Quand un directeur de cabinet fait annuler la décision d’un ministre d’Etat!

Le 04 juillet dernier, le ministre d’Etat, ministre du commerce et des approvisionnements, Claude Alphonse Nsilou, a signé une note circulaire par laquelle il suspendait de manière provisoire les paiements de la taxe de scannage et du certificat de contrôle de la conformité des marchandises avant leur embarquement au Congo, le temps que soient réexaminés, peut-être, les termes du contrat de concession, objet de contestation et de litige entre des usagers et Global Access.

Le 18 juillet 2023, Athanase ngassaki, le directeur de cabinet du ministre de l’économie et des finances, a fait annuler cette décision du ministre d’Etat, en autorisant à nouveau la collecte de la taxe de scannage au port autonome de Pointe-Noire par la société Global Access.

À l’en croire, le réexamen de ce dossier promis par Claude Alphonse Nsilou est renvoyé aux calendes congolaises.

Global Access est une mystérieuse société dont les comptes, selon notre enquête, sont domiciliés dans le paradis fiscal de l’île Maurice où s’effectuent tous les paiements, avant embarquement des marchandises à destination du Congo.
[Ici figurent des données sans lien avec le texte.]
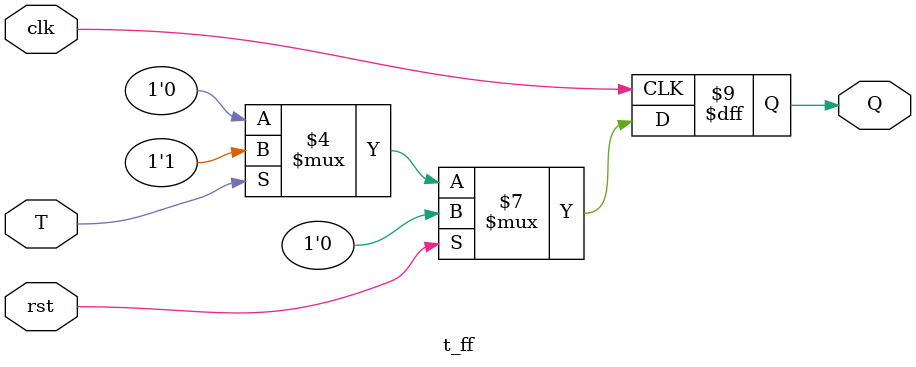
<source format=v>
module t_ff (input wire T, input wire clk, input wire rst, output reg Q);


always @(posedge clk) begin
		Q = 1'b0;
	if (rst)
		Q <= 1'b0;   // toggle
	else if (T)
		Q <= ~Q;	//hold
	else
		Q <= Q;
end
endmodule
</source>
Selon nos informations, elle perçoit l’équivalent de 116.000 Fcfa par conteneur qui sont payés à l’étranger, notamment dans une banque établie en Île Maurice. En clair, les armateurs et agents consignataires, alors que le service est rendu au Congo, sont contraints de payer d’avance et de préfinancer les montants de la redevance à l’étranger. Le cumul des paiements annuels effectués par les armateurs pourrait s’établir à des centaines de mille d’euros. Ce qui, au regard

de la réglementation de change en vigueur dans la zone Cemac, constitue une infraction…

SCANNER À RAYON X…

C’est sur la base d’un marché de gré à gré qu’un contrat de concession a été offert, comme une aumône à l’église ou à la moquée, à Global Access en 2021. « Les contours de ce contrat sont flous », confie un proche du dossier ayant requis l’anonymat. Pourquoi confier la collecte de la redevance aux armateurs et aux agents consignataires des navires en lieu et place de la douane congolaise?

Il convient de noter, selon les usages admis dans le secteur, que les armateurs n’ont pour rôle que de s’occuper du fret maritime. Pas plus. Comment doivent-ils, conformément aux termes contractuels de la concession accordée par le ministère des finances à Global Access, s’occuper de la facturation?

Une aberration.

Un expert en investigation économique et financière, et pas des moindres, nous a confié que les méthodes de Global Access exhalent bien une odeur de soufre où chacun aurait eu sa part. Vrai ou faux?

Nous y reviendrons, le temps d’exploiter l’abondante documentation en notre possession.